Bintang.co.id – Kue cucur menjadi salah satu jajanan tradisional Nusantara yang masih bertahan hingga sekarang. Meski tampil sederhana, kue berwarna cokelat keemasan ini menyimpan cerita panjang tentang budaya, kebersamaan, dan nilai kehidupan.
Kue tradisional ini dapat ditemukan di berbagai daerah, mulai dari Betawi, Jawa, hingga sejumlah wilayah di Indonesia Timur dengan variasi bentuk dan cita rasa yang berbeda.
Kue cucur dipercaya telah hadir sejak masa lampau sebagai jajanan pasar yang sering disajikan dalam acara adat, syukuran, hingga pertemuan keluarga.
Meski tidak ada catatan pasti mengenai siapa penciptanya, kue ini telah menjadi simbol kehangatan dan kebersahajaan masyarakat tradisional.
Di beberapa daerah, kue cucur juga kerap dihidangkan pada momen penting sebagai bentuk doa agar rezeki terus mengalir dan berkembang, sebagaimana bentuknya yang melebar.
Bentuk kue cucur yang tebal di bagian tengah dan tipis di bagian pinggir ternyata menyimpan makna filosofis.
Bagian tengah yang mengembang melambangkan inti kehidupan, yakni iman, hati, dan keteguhan prinsip.
Sementara bagian pinggir yang melebar menggambarkan perjalanan hidup yang luas dan penuh tantangan, namun harus dijalani dengan kesabaran.

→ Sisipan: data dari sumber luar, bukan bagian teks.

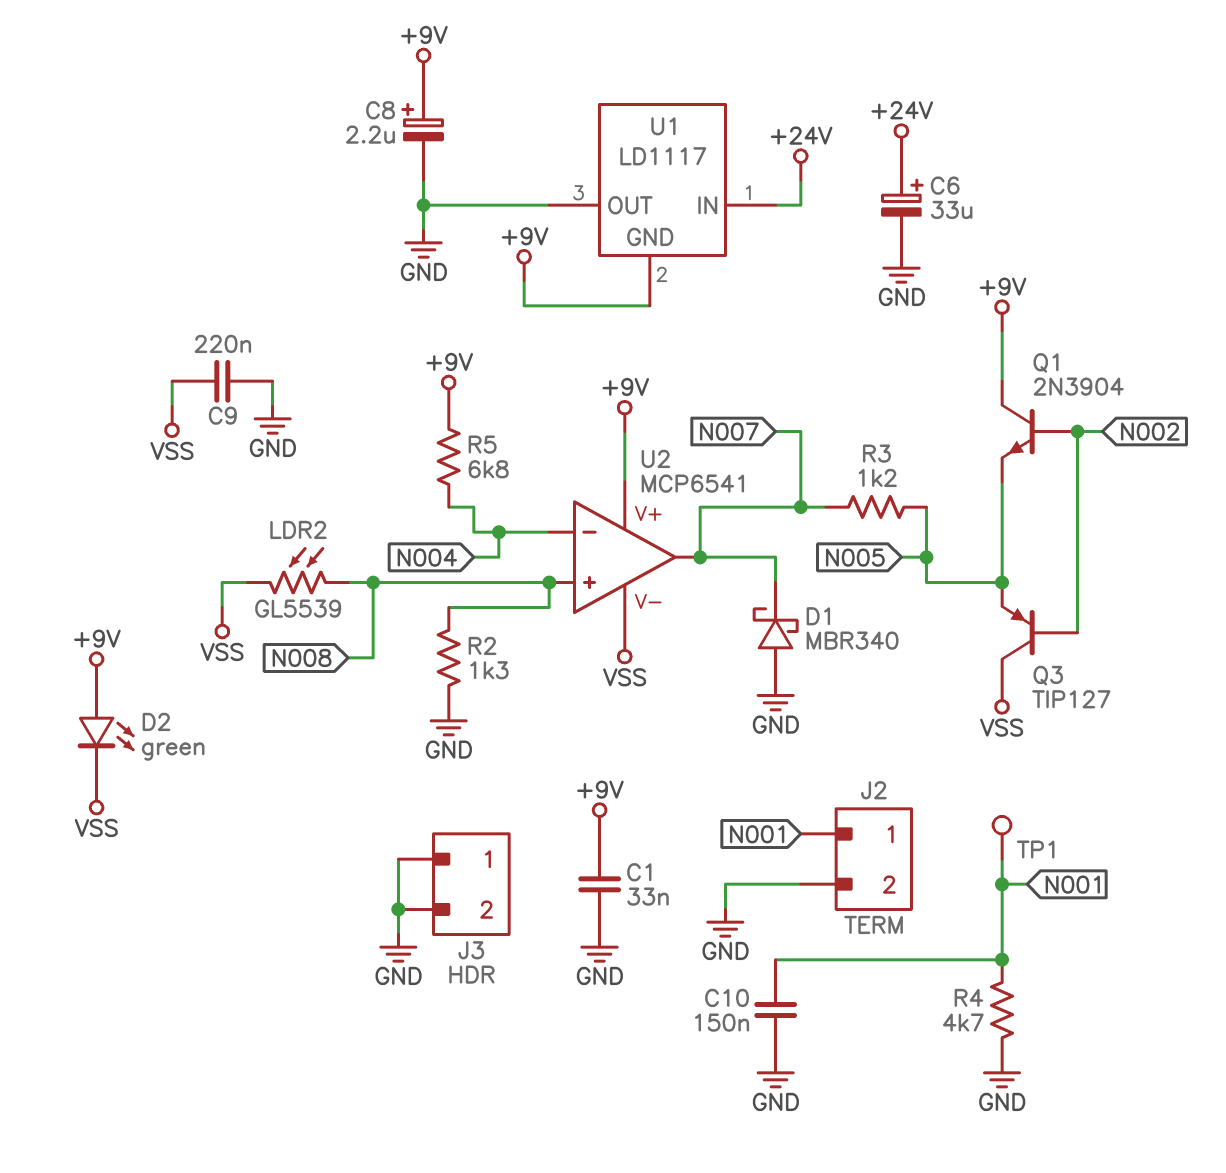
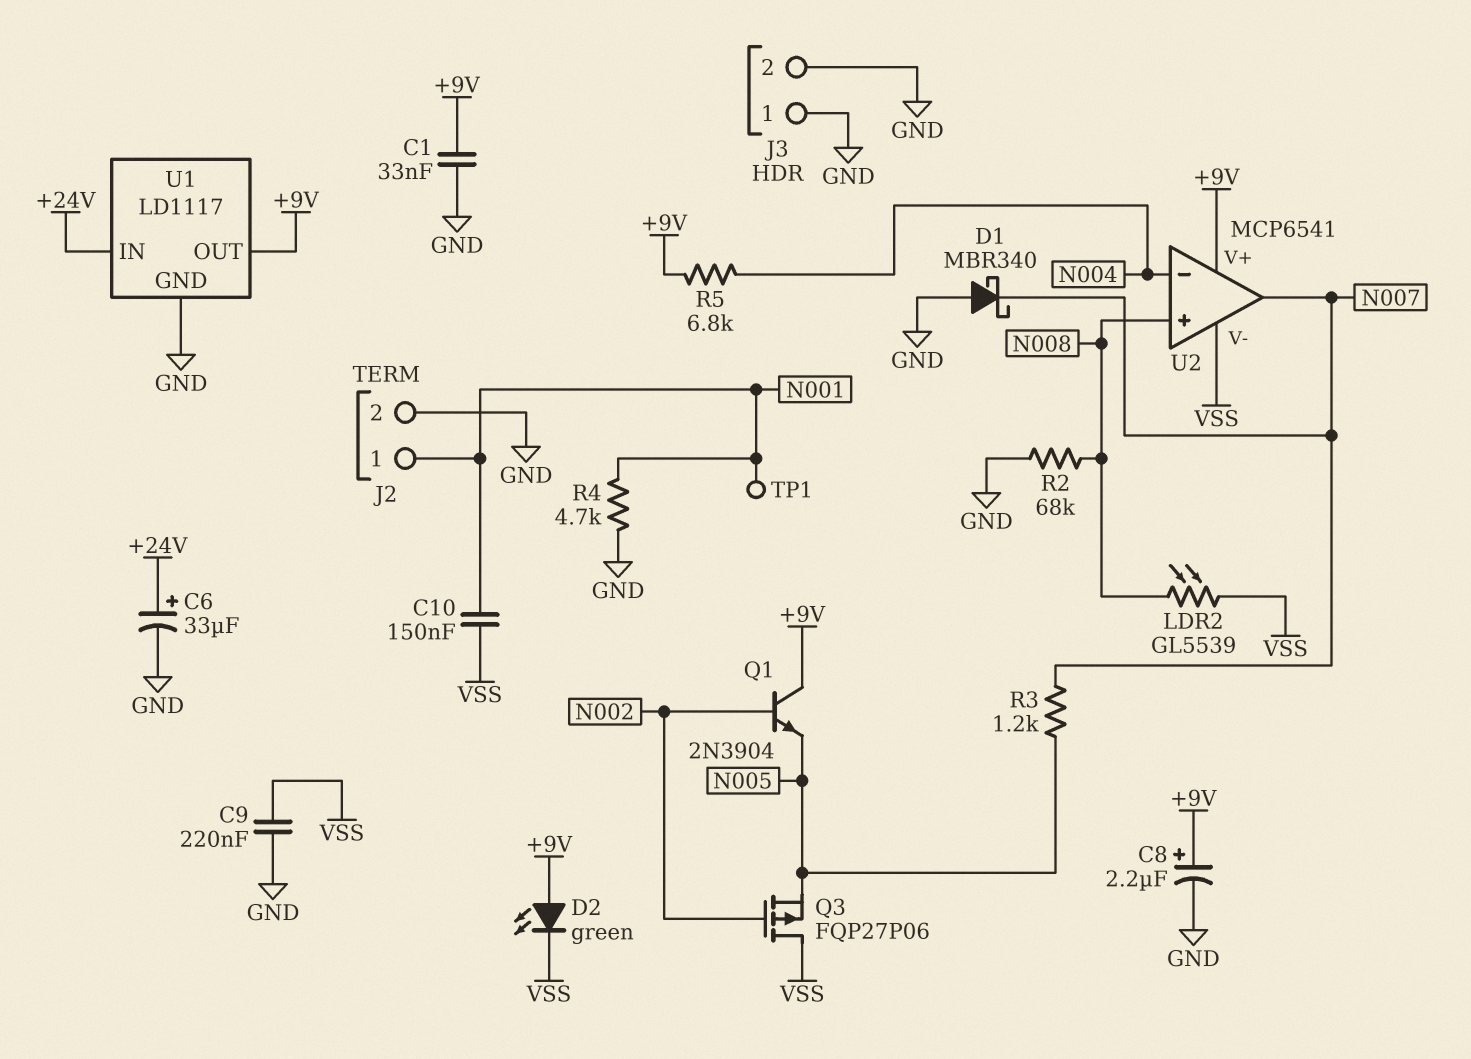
C10: 150nF (GND, N001) -> 150nF (N001, VSS)
Q3: PNP TIP127 (B N002, C VSS, E N005) -> PMOS FQP27P06 (G N002, D VSS, S N005)
R2: 1.3k (GND, N008) -> 68k (GND, N008)
U1 pin GND: +9V -> GND
U1 pin OUT: GND -> +9V

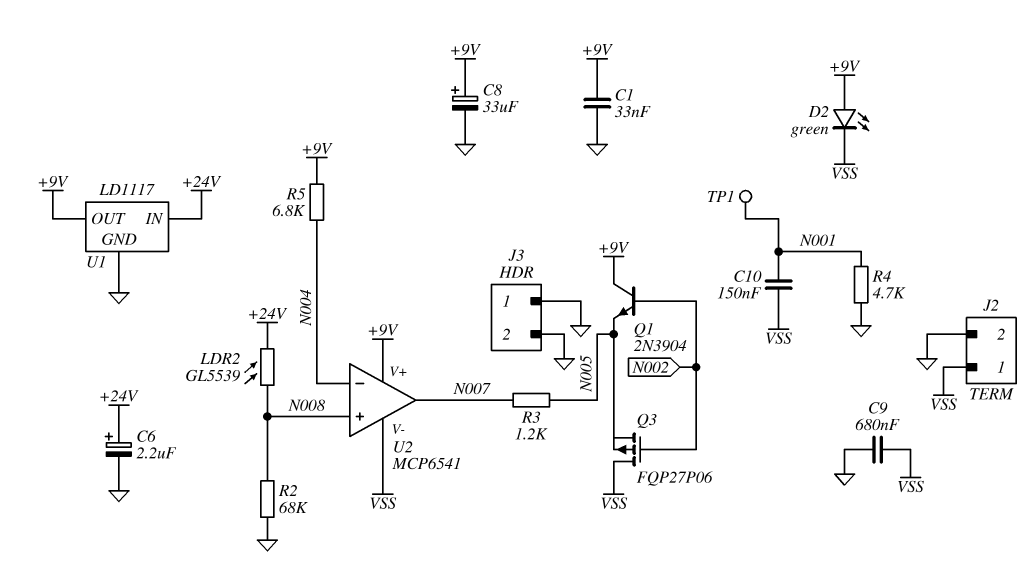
C6: 33uF (plus +24V, minus GND) -> 2.2uF (plus +24V, minus GND)
C8: 2.2uF (plus +9V, minus GND) -> 33uF (plus +9V, minus GND)
C9: 220nF (GND, VSS) -> 680nF (GND, VSS)
D1: schottky MBR340 (A GND, K N007) -> none
J2 pin 1: N001 -> VSS
LDR2: GL5539 (N008, VSS) -> GL5539 (+24V, N008)

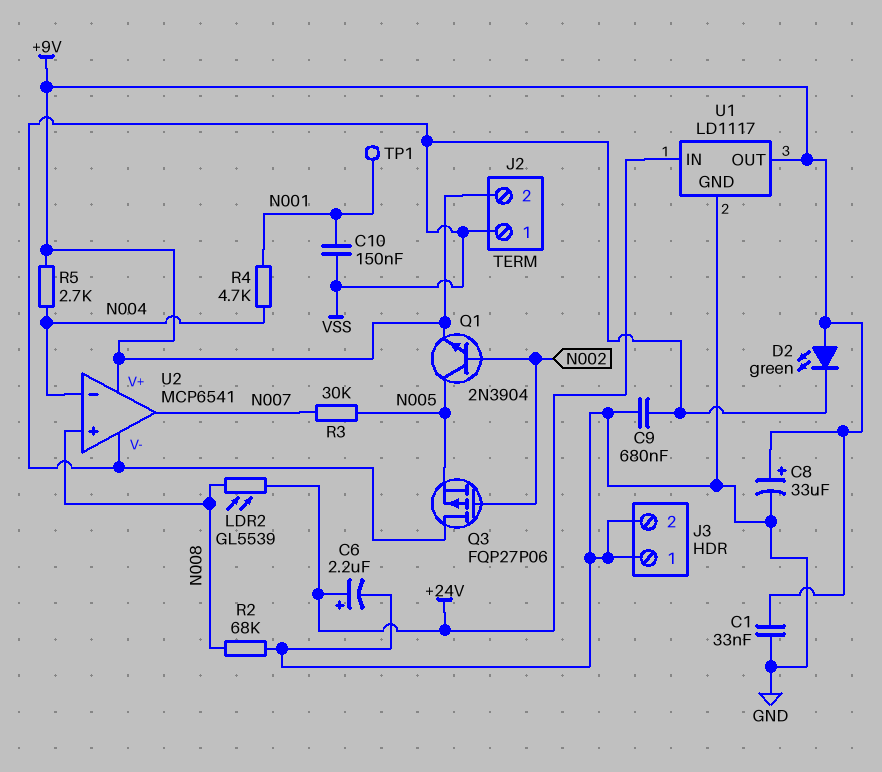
J2 pin 2: GND -> +9V
Q1: NPN 2N3904 (B N002, C +9V, E N005) -> NPN 2N3904 (B N002, C N005, E +9V)
R3: 1.2k (N005, N007) -> 30k (N005, N007)
R4: 4.7k (GND, N001) -> 4.7k (N001, N004)
R5: 6.8k (+9V, N004) -> 2.7k (+9V, N004)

Secara keseluruhan, kue cucur mengajarkan bahwa hidup tidak selalu sempurna dan rapi, tetapi tetap bisa indah ketika dijalani dengan ketulusan.
Resep Kue Cucur Tradisional
Bahan-bahan:
- 250 gram tepung beras
- 50 gram tepung terigu
- 200 gram gula merah, serut halus
- 1 sendok makan gula pasir (opsional)
- 300 ml air
- 1 lembar daun pandan, simpulkan
- Sejumput garam
- Minyak secukupnya untuk menggoreng
Cara Membuat
- Rebus gula merah, gula pasir, daun pandan, dan air hingga larut. Saring dan biarkan hangat.

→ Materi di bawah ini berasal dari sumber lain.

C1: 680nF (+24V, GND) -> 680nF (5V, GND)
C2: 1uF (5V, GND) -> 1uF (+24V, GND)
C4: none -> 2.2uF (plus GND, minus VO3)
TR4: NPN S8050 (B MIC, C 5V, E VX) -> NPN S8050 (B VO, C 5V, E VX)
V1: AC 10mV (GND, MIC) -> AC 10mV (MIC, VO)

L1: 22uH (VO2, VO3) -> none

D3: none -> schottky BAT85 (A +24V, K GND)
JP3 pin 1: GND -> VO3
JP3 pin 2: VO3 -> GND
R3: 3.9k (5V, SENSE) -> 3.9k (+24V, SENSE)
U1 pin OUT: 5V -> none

- Campurkan tepung beras, tepung terigu, dan garam dalam wadah.
- Tuang larutan gula sedikit demi sedikit sambil diaduk hingga adonan halus dan tidak bergerindil.
- Diamkan adonan selama minimal 30 menit agar teksturnya lebih matang.
- Panaskan minyak secukupnya, lalu kecilkan api.
- Tuang satu sendok sayur adonan ke tengah wajan dan biarkan bagian tengah mengembang dengan sendirinya.
- Masak hingga matang dan berwarna cokelat keemasan, lalu angkat dan tiriskan.
Tips Membuat Kue Cucur agar Tidak Berminyak
- Gunakan api kecil agar kue matang perlahan dan tidak menyerap terlalu banyak minyak.
- Pastikan minyak benar-benar panas sebelum adonan dituang.
- Jangan terlalu sering membalik kue agar bentuknya tetap cantik dan bersarang.
- Gunakan wajan cekung supaya bentuk kue lebih stabil dan minyak tidak berlebihan.
- Setelah matang, tiriskan di atas tisu dapur atau rak kawat agar sisa minyak terserap.
Kue cucur bukan sekadar jajanan manis berbahan gula merah. Di balik proses pembuatannya yang membutuhkan kesabaran, tersimpan filosofi tentang kehidupan yang harus dijalani dengan ketekunan dan ketulusan.
Tak heran, meski zaman terus berubah, kue cucur tetap menjadi salah satu warisan kuliner Nusantara yang selalu dirindukan.